◆ DIRECTIONS
Quote all of the lines below word for word, leaving out the pictures.

Collected data entries:

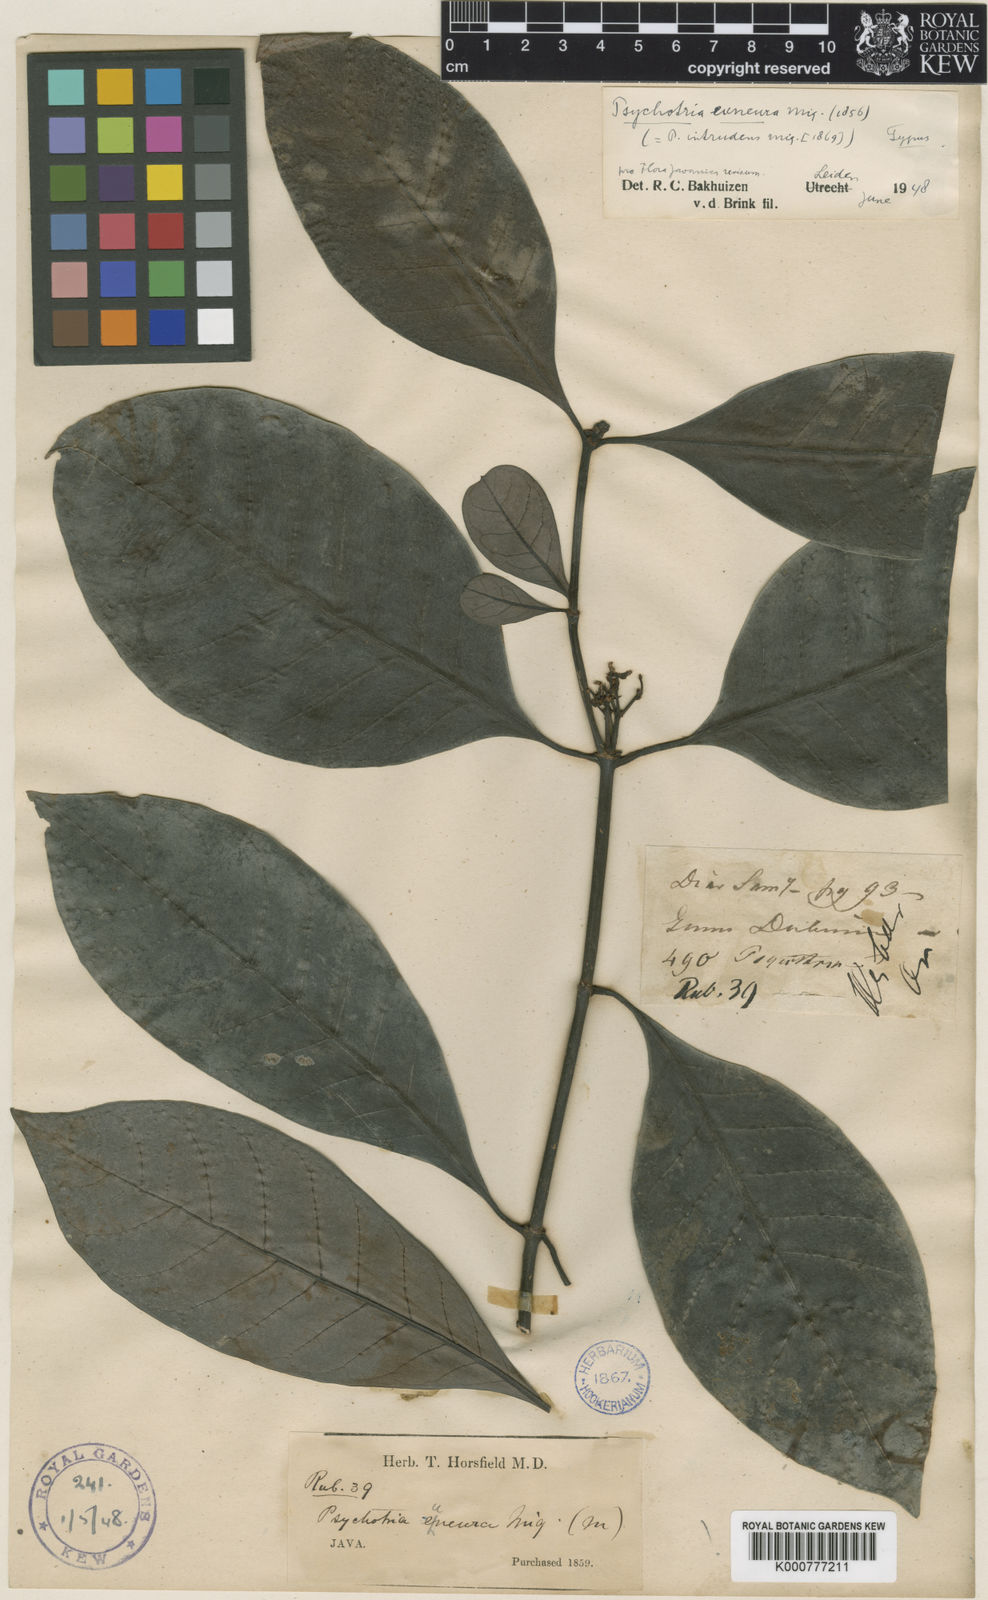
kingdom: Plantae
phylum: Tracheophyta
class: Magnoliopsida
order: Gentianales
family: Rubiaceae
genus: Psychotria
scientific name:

◆ FINISHED ANSWER
kingdom: Plantae
phylum: Tracheophyta
class: Magnoliopsida
order: Gentianales
family: Rubiaceae
genus: Psychotria
scientific name:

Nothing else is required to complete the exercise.